Wie bist du so erbleichet!
Wer hat dein Augenlicht,
Dem sonst kein Licht nicht gleichet,
So schändlich zugericht’t?“
Thanatos pousse un cri de douleur. Il tombe à terre et se tortille comme un asticot au bout d’un hameçon. À croire qu’il vient d’avaler un bol d’arsenic.
Zoé observe le comportement de Sigur. D’abord extrêmement crispé, son visage se détend, puis affiche un sourire radieux. Le voilà qui se met à sangloter. Zoé pose sa petite main sur la sienne et lui sourit avec tendresse.
„Erkenne mich, mein Hüter,
Mein Hirte, nimm mich an!
Von dir, Quell aller Güter,
Ist mir viel Gut’s getan.
Dein Mund hat mich gelabet
Mit Milch und süßer Kost;
Dein Geist hat mich begabet
Mit mancher Himmelslust.“
La musique se tait. La torture de l’empereur cesse aussitôt. Thanatos se relève péniblement, avec des jurons de charretier.
« Tu me paieras ça, petite harpie ! »
Zoé reprit la direction de l’émission.
« Eh bien, Thanatos ! J’ai comme l’impression que tu n’aimes pas Jean-Sébastien Bach. Sa musique te paraît indigeste ? Alors tu vas me faire le plaisir de t’asseoir et de la fermer, sinon je te fais écouter la cantate “Jesus meine Freude’’ BWV 227, en entier.
« Thanatos ! reprit Zoé. Tu viens de te prendre une sévère tourlousine de la main de mes amis de la Salamandre, et, rassure-toi, ce n’est qu’un commencement. Je suis Zoé, celle qui s’appelle “Vie’’. Ta nécromancienne, Édith, t’avait prévenu. Mes mains sont petites, mais bien assez fortes pour te tordre le cou. Demain, je t’attendrai sur la place du Martroi, là même où se trouvait la statue équestre de Jeanne d’Arc, que tu as fait fondre parce qu’elle faisait de l’ombre à ta gloire. Ne sois pas en retard à mon rendez-vous. Je t’affronterai, je te vaincrai, et je te tuerai. À moins que tu aies peur de te battre contre une fillette. C’était Zoé Duval, la fille à la crinière de feu. Un peu de musique pour terminer. »
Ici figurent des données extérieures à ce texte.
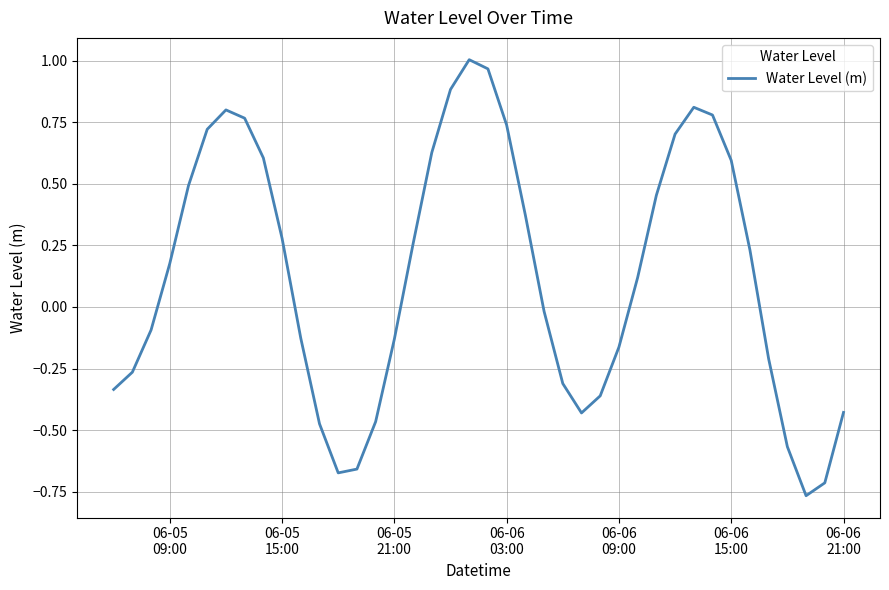

What is the difference between the maximum and minimum values?

1.8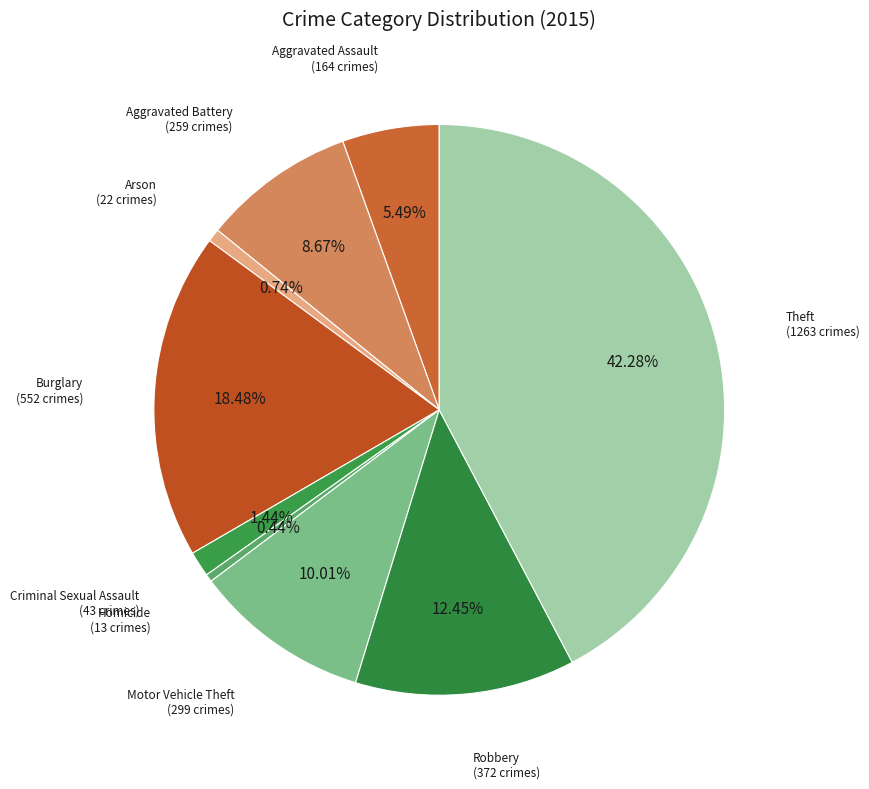

How many segments does this pie chart have?

9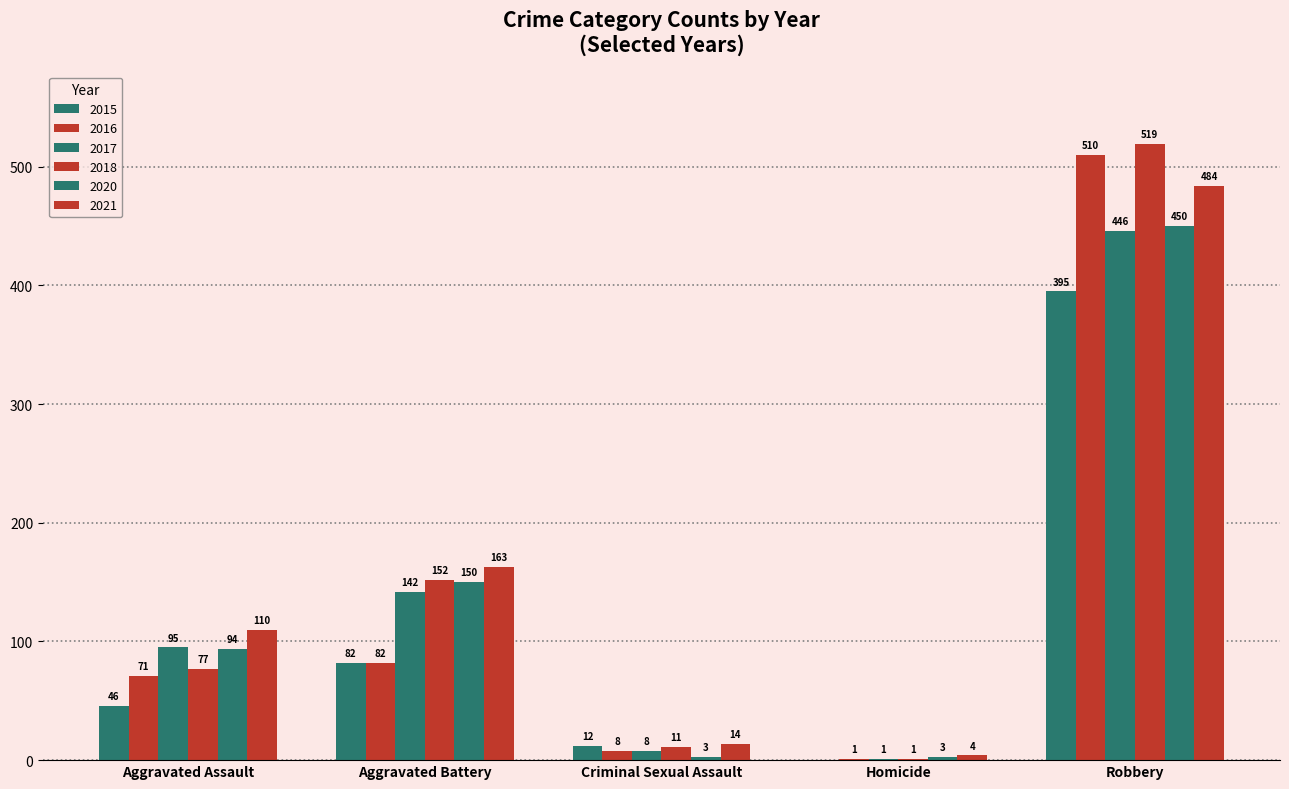

What is the difference between the 2021 values at Criminal Sexual Assault and Aggravated Assault?

96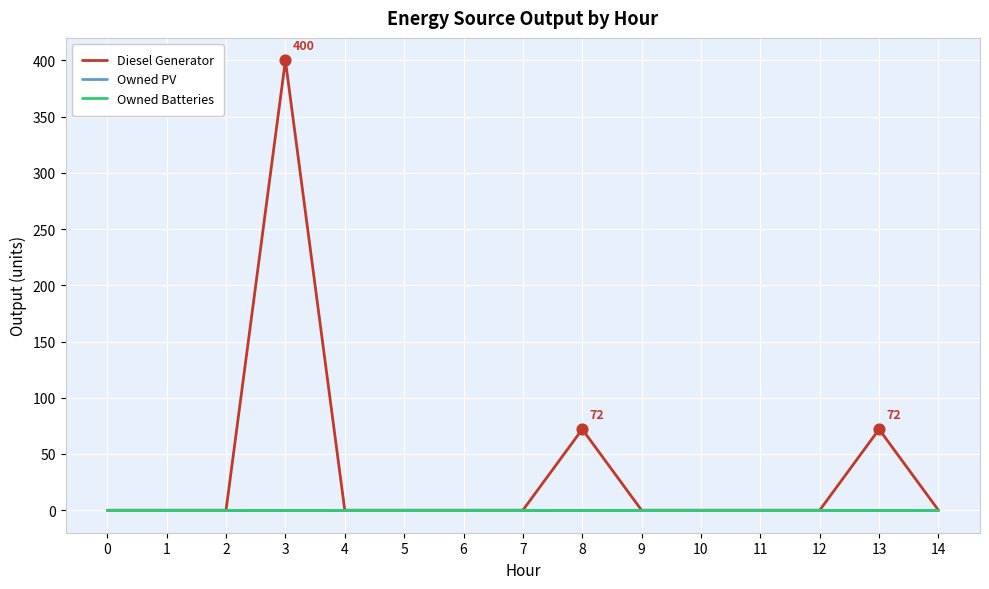

Is this an area chart (filled region under the line)?

No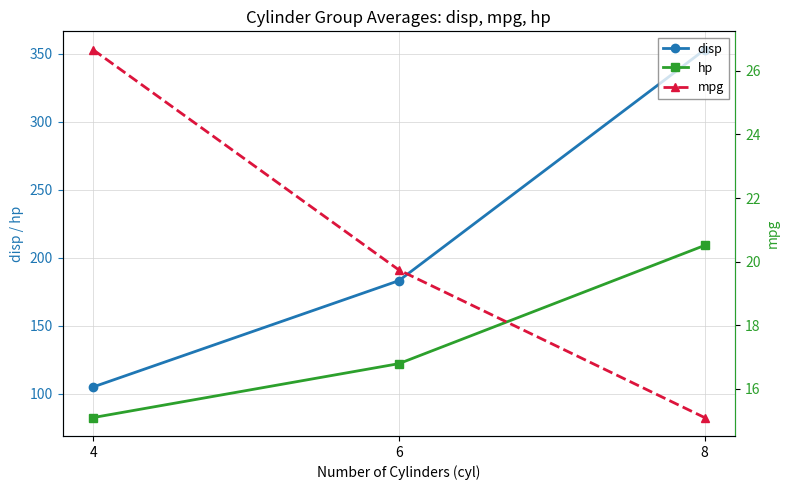

Which series has the largest range (max minus min)?

disp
„Ich will hier bei dir stehen,
Verachte mich doch nicht!
Von dir will ich nicht gehen,
Wenn dir dein Herze bricht;
Wenn dein Haupt wird erblaßen
Im letzten Todesstoß,
Alsdann will ich dich faßen
In meinen Arm und Schoß.
Wenn ich einmal soll scheiden,
So scheide nicht von mir;
Wenn ich den Tod soll leiden,
So tritt du dann herfür;
Wenn mir am allerbängsten
Wird um das Herze sein,
So reiß mich aus den Ängsten
Kraft deiner Angst und Pein!‘‘
Thanatos, à nouveau, se roule à terre. Zoé se frotte les mains. Sigur se remet à pleurer. Laure se tient le ventre secoué par des spasmes. Elle vomit.
« Django, fais-moi un gros plan sur ce garde, près de la porte. Oui, celui-ci. Regardez son visage. Il a l’air heureux. Il est à nous. »
Par un mystère de la technologie ligérienne, l’émission pouvait être vue dans tout le domaine de la Salamandre, y compris dans la prison. Pendant l’audition de la Passion selon Matthieu, beaucoup étaient malades, quelques-uns en manifestaient de la joie, d’autres tombaient à genoux et pleuraient.
Sigur, lui aussi, était tombé à genoux aux pieds de Zoé, et pleurait sans retenue.
« Pardonne-moi, je t’en supplie ! Je suis un misérable ! Félixérie avait bien raison quand elle m’a traité de renégat et de pantin. J’ai trahi les miens, je me suis laissé manipuler par cet infâme Thanatos. Mais à présent, j’ai le cœur tranquille. Tu peux me livrer au bourreau, comme je le mérite, je mourrai l’esprit en paix.
– Relève-toi. Le Dieu créateur t’a pardonné, et je ne suis que sa messagère. Je te pardonne aussi. Maintenant, cours vite embrasser Félixérie. Dis-lui bien que tu as accepté Baro Dével dans ton cœur.